Mardi 6 décembre 2016

Séance de 17 heures

Compte rendu n°026

Présidence de Mme Odile Saugues, Vice-présidente

– Examen, ouvert à la presse, du projet de loi autorisant la ratification de l'accord de passation conjointe de marché en vue de l'acquisition de contre-mesures médicales (n° 4026) – M. Jean-Paul Bacquet, rapporteur.

Examen, ouvert à la presse, du projet de loi autorisant la ratification de l'accord de passation conjointe de marché en vue de l'acquisition de contre-mesures médicales (n° 4026)

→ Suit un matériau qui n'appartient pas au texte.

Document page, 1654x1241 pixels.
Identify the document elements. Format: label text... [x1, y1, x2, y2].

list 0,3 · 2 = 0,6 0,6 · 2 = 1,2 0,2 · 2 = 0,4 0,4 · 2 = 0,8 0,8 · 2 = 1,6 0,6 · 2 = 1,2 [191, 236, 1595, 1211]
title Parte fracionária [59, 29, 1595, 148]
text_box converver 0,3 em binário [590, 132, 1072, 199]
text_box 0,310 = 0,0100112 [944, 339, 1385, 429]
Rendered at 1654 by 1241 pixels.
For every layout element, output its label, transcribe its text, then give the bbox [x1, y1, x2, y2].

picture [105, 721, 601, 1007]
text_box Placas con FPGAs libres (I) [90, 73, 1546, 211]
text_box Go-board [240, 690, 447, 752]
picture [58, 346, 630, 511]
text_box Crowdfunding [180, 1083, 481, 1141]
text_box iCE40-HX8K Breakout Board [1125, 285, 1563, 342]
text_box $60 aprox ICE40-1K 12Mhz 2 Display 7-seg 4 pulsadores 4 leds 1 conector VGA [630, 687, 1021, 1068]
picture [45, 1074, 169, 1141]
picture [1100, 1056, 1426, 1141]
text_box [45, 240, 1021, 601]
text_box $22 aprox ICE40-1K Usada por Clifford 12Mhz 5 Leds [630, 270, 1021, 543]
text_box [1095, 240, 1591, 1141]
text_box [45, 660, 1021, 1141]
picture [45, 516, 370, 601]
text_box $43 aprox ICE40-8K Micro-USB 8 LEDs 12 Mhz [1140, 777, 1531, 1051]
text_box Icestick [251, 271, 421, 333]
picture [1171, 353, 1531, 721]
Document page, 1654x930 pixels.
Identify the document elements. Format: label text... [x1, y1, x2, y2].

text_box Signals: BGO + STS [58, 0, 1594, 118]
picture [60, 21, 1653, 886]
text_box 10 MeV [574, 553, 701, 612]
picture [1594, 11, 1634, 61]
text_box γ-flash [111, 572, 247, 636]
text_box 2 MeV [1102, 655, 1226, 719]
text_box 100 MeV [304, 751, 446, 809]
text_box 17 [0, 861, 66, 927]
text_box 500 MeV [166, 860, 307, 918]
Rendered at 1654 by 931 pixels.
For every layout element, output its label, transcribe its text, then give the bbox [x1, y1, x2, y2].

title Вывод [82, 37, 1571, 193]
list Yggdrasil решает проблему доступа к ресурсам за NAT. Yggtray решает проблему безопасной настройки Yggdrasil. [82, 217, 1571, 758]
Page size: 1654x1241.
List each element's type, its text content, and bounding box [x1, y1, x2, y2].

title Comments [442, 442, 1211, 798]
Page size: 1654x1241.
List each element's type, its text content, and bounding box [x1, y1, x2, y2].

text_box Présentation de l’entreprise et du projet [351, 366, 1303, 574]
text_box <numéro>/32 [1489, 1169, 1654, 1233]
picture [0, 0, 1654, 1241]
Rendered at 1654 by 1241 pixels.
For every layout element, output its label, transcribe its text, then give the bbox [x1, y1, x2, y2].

La séance est ouverte à dix-sept heures.

Mme Odile Saugues, présidente. Nous examinons, sur le rapport de M. Jean-Paul Bacquet, le projet de loi autorisant la ratification de l'accord de passation conjointe de marché en vue de l'acquisition de contre-mesures médicales.

M. Jean-Paul Bacquet, rapporteur. L’accord que nous examinons permet d’organiser des passations conjointes de marché au plan européen afin d’acheter des contre-mesures médicales relatives à des menaces transfrontières graves sur la santé humaine.

De quoi s’agit-il ? Ces « menaces transfrontières graves » ont une définition assez large : elle recouvre des menaces d’origine biologique, telles que les maladies transmissibles, les biotoxines ou autres agents biologiques nocifs, ainsi que des menaces d’origine chimique ou environnementale, qui se propagent ou présentent un risque important de propagation par-delà les frontières nationales des Etats membres de l’Union européenne.

Les « contre-mesures médicales » sont constituées de tout médicament, dispositif médical ou autre bien ou service destiné à lutter contre ces menaces transfrontières. Il peut notamment s’agir de vaccins antigrippaux, de médicaments antiviraux, d’instruments ou de kits de diagnostic, de produits de décontamination ou encore de masques et équipements de protection individuelle.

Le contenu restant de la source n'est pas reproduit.